On Life and Love After 50 eNewsletter – August 7, 2020
by columnist Tom P Blake
The Canadian pronghorn antelope
An exasperated male Champ has raised his arms in frustration. Martin emailed this week: “What is the answer to all this lack of love between the sexes? I am 76, a healthy male. I find women around my age so independent these days they are more interested in their dogs or pets than a good loving intimate relationship.
“I have found most dating sites a waste of time with most women just playing a game and not at all serious about finding a good man.
“Have all women lost their hormones? Trying to make love more than once a week is almost impossible in a lot of relationships–mine included. A big problem is a difference in libido! Don’t women realize how healthy sex is for the human body? What happened to Senior sex?
“I compare this dating game to my hobby of keeping chickens. When I let them out of the barn in the morning, my rooster tries to chase and mount some of his harem but with great difficulty.
“The hens don’t want him but he catches them. Are the hens playing a game also? It’s a wonder I ever get any fertile eggs being laid. Two hens seem to like him and roost next to him on the perch at night.”
The email was signed: “Yours, a frustrated human rooster, Martin.”
Nearly at a loss for words, I wrote to Martin: “Dear Frustrated Human Rooster. May I print what you wrote?”
Martin said, “Yes. I am a Canadian living in Marmora, Ontario. I was in a love affair for over 10 years. The relationship kept getting worse.

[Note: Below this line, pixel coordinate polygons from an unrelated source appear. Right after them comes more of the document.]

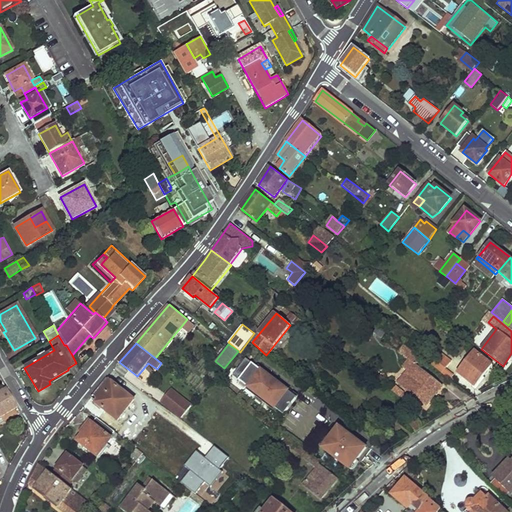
[(406,356),(415,364),(420,358),(410,350),(406,356)]
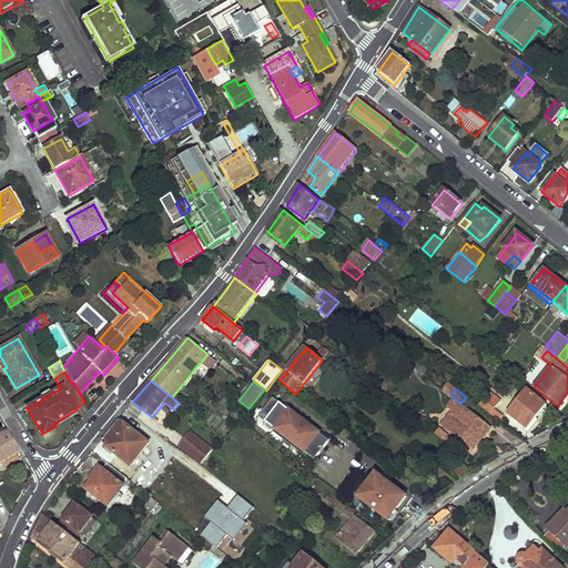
[(477,404),(498,422),(503,416),(493,408),(499,399),(488,391),(477,404)]
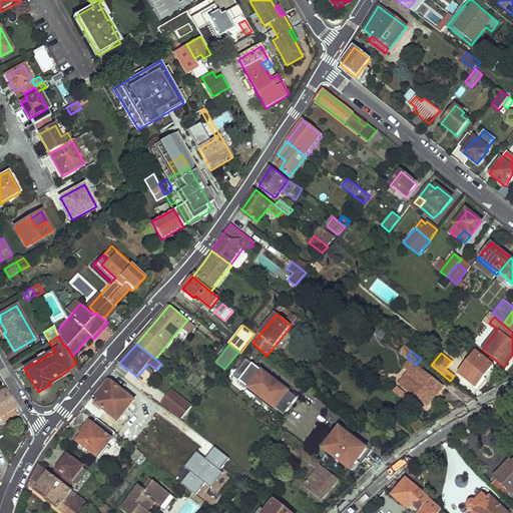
[(460,374),(478,389),(495,368),(477,353),(460,374)]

“We were opposites, but initially the sex was good. I felt she had some hang-ups; she worked less and less at keeping the relationship together.
“Now with COVID-19 she has said, ‘That’s it,’ ‘goodbye,’ and bought a $2000 dog for company.”
I answered: “Your words, a $2,000 dog for company remind me of my first-ever newspaper column, written July 7, 1994, titled, “Home Alone with only dogs for company.” That column was written six months after my wife, without warning, cleaned out the house on Christmas Eve 1993 and moved out of my life. I was away visiting my 83-year-old mom in Northern California.
“The gist of that column wasn’t about wondering if women had lost their interest in sex, rather, it was whether they had lost their interest in dating altogether. I couldn’t get anybody to go out with me.
“Similar to what your girlfriend said to you, “That’s it,” my wife also had done the same.
“I didn’t have to buy a $2,000 dog, I already had two dogs at home. Besides thoughtfully leaving them for me, my wife left four other items: a TV, bed, couch and a cassette player. That’s it: six items.
“I think the answer for you might be: “She’s just not that into you,” a take-off from the popular, ‘He’s just not that into you,’ book from the 2004-2005 era.
“In the 1970s, when I was single and working for the Victoria Station restaurant chain, one of the founders, Bob Freeman, liked to jerk my chain. He called me “a pronghorn antelope,” describing his perception of my dating modus operandi (pronghorns, by the way, aren’t antelopes; they are classified as mammals. They are the fastest land animal in North America, 60 miles per hour).
Pronghorn antelopes (photo courtesy San Diego Zoo)
Bottom line: 42-years later, undoubtedly, some men are still pronghorn antelopes. But Marty, since, you are north of the border, we’ll call you “The Canadian pronghorn antelope.”
“Cool your jets. Take a deep breath. Tend to your chickens. Becoming single later in life is a bear. Although you may not see it at the current time, someone more compatible with you could enter your life, when you least expect it.
“Who knows? Maybe one of our woman Champs, who lives near Ontario, will ask to correspond with you.“If that happens, put your libido in the Canadian deep freeze, at least until the spring thaw.” Senior sex can wait.